As referências se mantêm: Guimarães Rosa, na confissão da sapiência desconfiada; a Bíblia, em suas referências ao mesmo tempo dolorosas e gozosas; a vida besta drummondiana, misto de aquiescência e revolta; os signos da infância ou mesmo mais antigos, de um tempo anterior à fissão com o todo, a deixar seus convites para a recuperação da síntese no seio do todo.
Adélia Prado é mestra das palavras humílimas e senhora do sentido de verbos cheios de garbom, que usa parcamente. As imagens que brotam da fala da gente simples quase sempre perfazem o caminho da revelação: a beleza escondida, a inteligência penetrante, a sabedoria de viver. Cada poema de Miserere parece propor um tipo de conversa, que primeiro apresenta uma fatia do mundo, uma certeza ou dúvida íntima, depois se volta para o outro, para, por fim, tentar a síntese, fazer valer o tino de ser entre outros.
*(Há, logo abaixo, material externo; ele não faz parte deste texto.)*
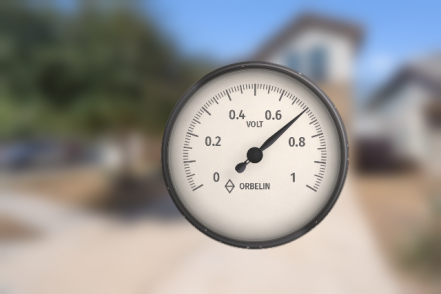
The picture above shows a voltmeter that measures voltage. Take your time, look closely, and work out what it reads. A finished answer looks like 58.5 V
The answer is 0.7 V
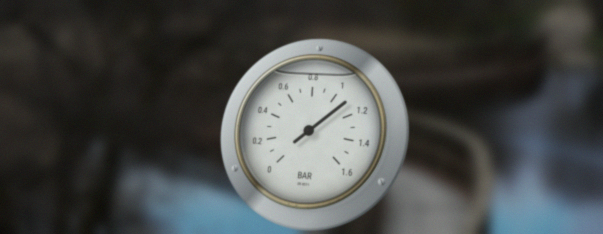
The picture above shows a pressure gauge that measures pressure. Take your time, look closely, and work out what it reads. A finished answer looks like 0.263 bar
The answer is 1.1 bar
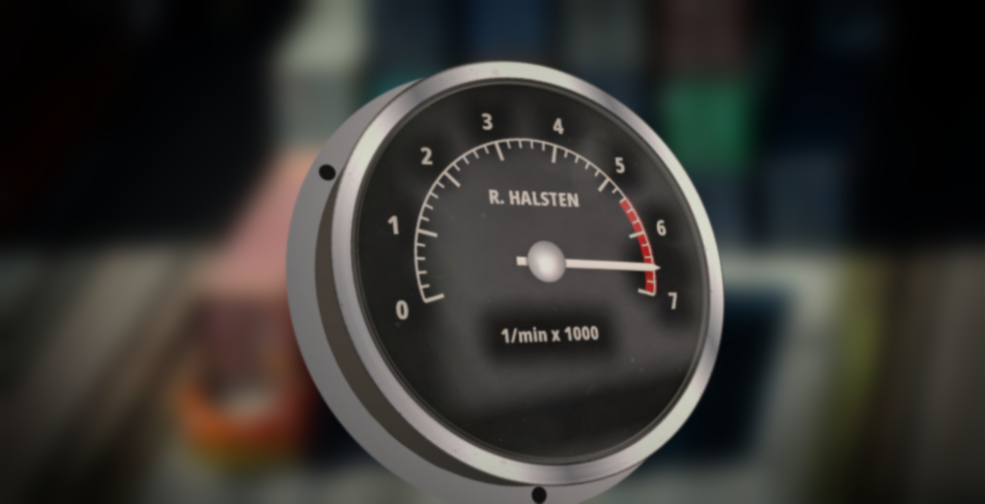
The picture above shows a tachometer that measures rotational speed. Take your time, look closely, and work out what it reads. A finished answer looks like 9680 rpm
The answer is 6600 rpm
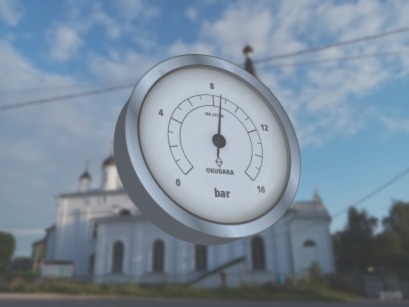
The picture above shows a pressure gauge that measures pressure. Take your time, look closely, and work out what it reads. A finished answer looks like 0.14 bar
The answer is 8.5 bar
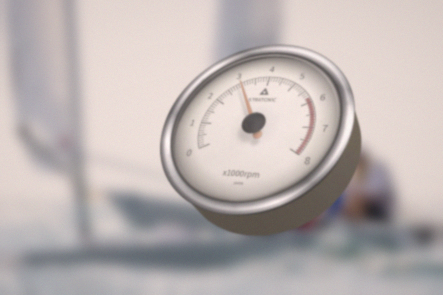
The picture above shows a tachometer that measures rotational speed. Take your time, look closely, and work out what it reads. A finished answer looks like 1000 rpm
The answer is 3000 rpm
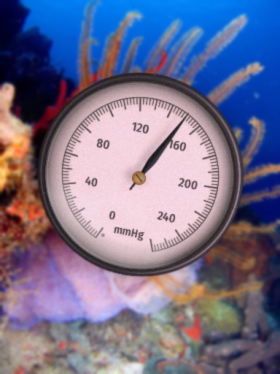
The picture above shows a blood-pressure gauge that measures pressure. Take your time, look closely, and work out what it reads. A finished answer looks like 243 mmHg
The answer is 150 mmHg
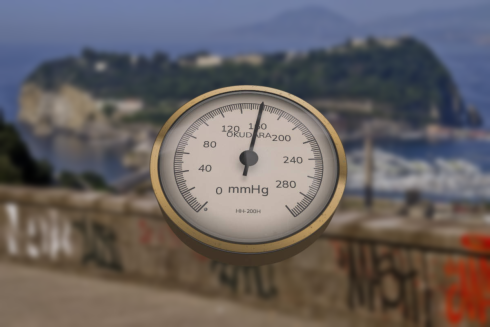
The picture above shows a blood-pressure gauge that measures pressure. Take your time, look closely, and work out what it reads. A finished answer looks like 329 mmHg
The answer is 160 mmHg
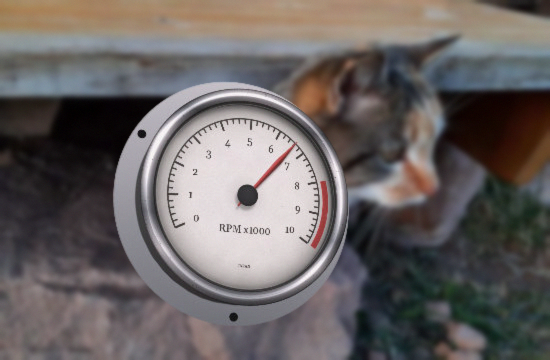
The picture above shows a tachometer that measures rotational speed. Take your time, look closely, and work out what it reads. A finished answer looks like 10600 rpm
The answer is 6600 rpm
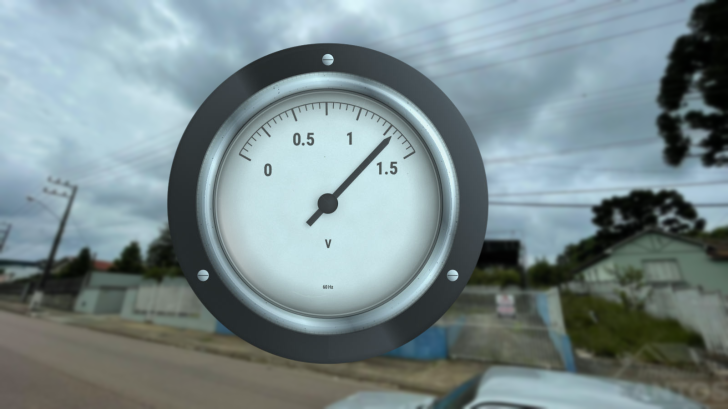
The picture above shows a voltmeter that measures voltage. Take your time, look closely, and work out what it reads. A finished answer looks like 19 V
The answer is 1.3 V
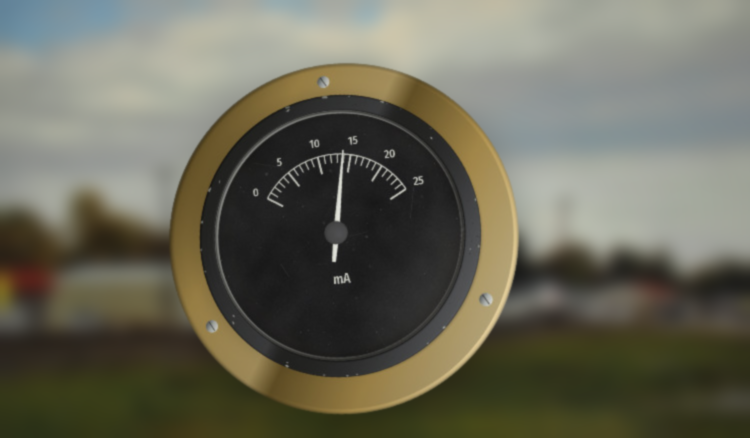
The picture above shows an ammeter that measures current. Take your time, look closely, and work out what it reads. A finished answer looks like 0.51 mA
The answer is 14 mA
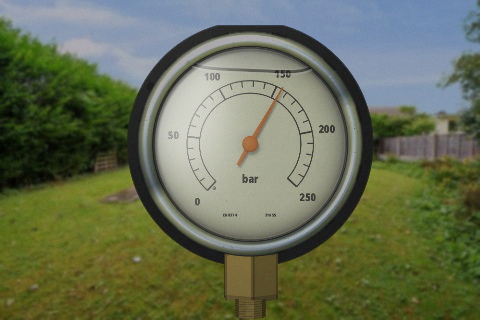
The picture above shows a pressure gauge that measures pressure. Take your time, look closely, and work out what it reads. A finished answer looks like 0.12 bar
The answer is 155 bar
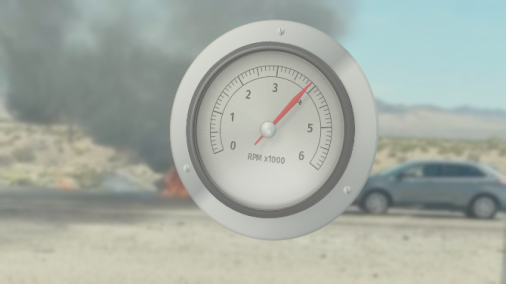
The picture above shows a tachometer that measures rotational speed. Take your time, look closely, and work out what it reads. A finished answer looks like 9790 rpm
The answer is 3900 rpm
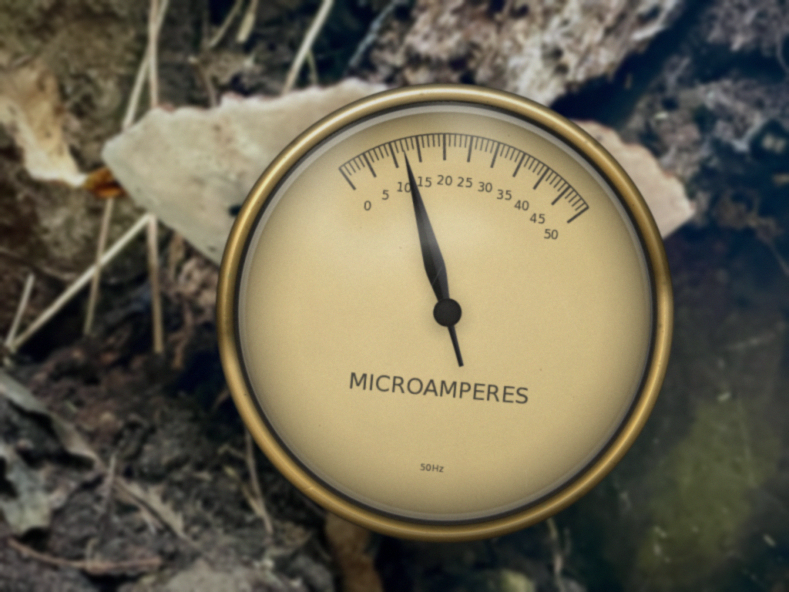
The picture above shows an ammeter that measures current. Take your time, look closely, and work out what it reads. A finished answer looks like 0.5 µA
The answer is 12 µA
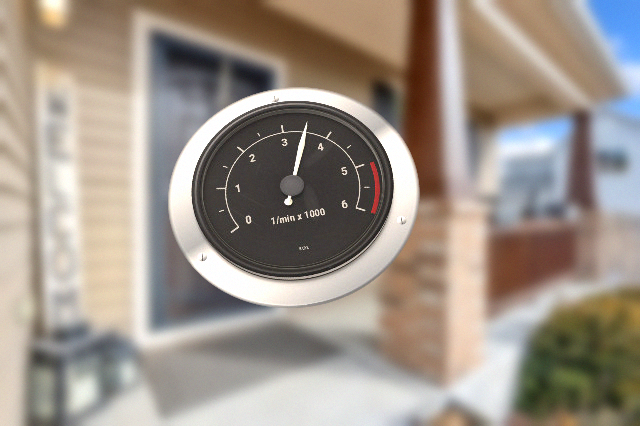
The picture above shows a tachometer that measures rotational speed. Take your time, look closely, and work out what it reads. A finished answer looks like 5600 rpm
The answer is 3500 rpm
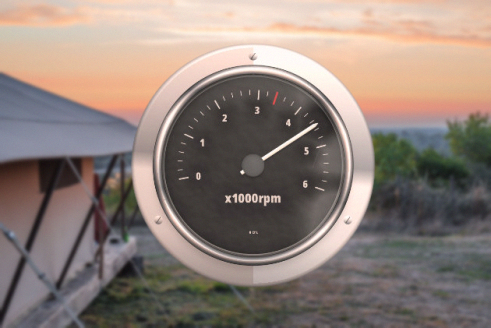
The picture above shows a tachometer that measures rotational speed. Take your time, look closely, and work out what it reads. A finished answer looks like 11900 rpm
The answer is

Se a poesia é trânsito, a poeta precisa aceitar para onde está indo. Adélia sabe. Por vezes, segura o passo: “Tão lírica minha vida/ difícil perceber onde sofri”; outras vezes mergulha no passado como quem vira as costas ao tempo: “Sou-lhe tão grata mãe/ sinto tanta saudade da senhora…” ; mas sem desmerecer o tempo que passou, ou nada disso teria sentido: “Minha mão tem manchas;/ pintas marrons como ovinhos de codorna”.
Com o horizonte da morte sempre presente, cada vez mais à espreita, ela parece se lembrar a todo momento da mãe e do pai. Torna-se um pouco os próprios pais, sente em suas palavras eco do que ouviu e viveu com eles. De repente, temos a idade de nossos pais e ainda sentimos, em algum lugar do corpo, que somos crianças. A experiência da orfandade é uma recuperação da meninice: nunca estamos totalmente preparados para a solidão que nos alcança um dia. “Criancinha de peito, essa já sabe/ seu olhar muda quando desmamada”.
Há algumas imagens de grande força que se incorporam ao repertório adeliano com sua permanente sensibilidade para gerar o inusitado do sentido a partir dos momentos mais singelos: “Como o doido, bato a cabeça só pra gozar a delícia de ver a dor sumir quando sossego”; “Fiquei mais corajosa,/ igual a mulheres que julgava levianas/ e eram só mais humildes”; “as axilas do Deus de Michelangelo,/ profundas, musculosas, bravas,/ abundantes do suor de quem trabalha duro”.
A leitura de Miserere se parece com uma forma de oração. As palavras ao princípio fazem muito sentido e depois vão sendo tragadas pela beleza e passam a ter outra encarnação. Ao ler os lábios começam a se mover, como se tentassem formular um certo nome, indizível, mas sempre presente. Há a reza dos crentes, dos pensadores sem fé e das pessoas comuns. Ao longe só se vê o movimento dos lábios. Adélia põe as palavras na nossa boca. A poesia ensina o caminho do coração e da inteligência. E ainda clama por misericórdia. Só a poesia salva.
O pai
Adélia Prado
Deus não fala comigo
nem uma palavrinha das que sussurra aos santos.
Sabe que tenho medo e, se o fizesse,
como um aborígene coberto de amuletos
sacrificaria aos estalidos da mata;
não me tirasse a vida um tal terror.
A seus afagos não sei como agradecer,
beija-flor que sob meus olhos desabrocha,
três rolinhas imóveis sobre o muro
e uma alegria súbita,
gozo no espírito estremecendo a carne.
Mesmo depois de velha me trata como filhinha.
De tempestades, só mostra o começo e o fim.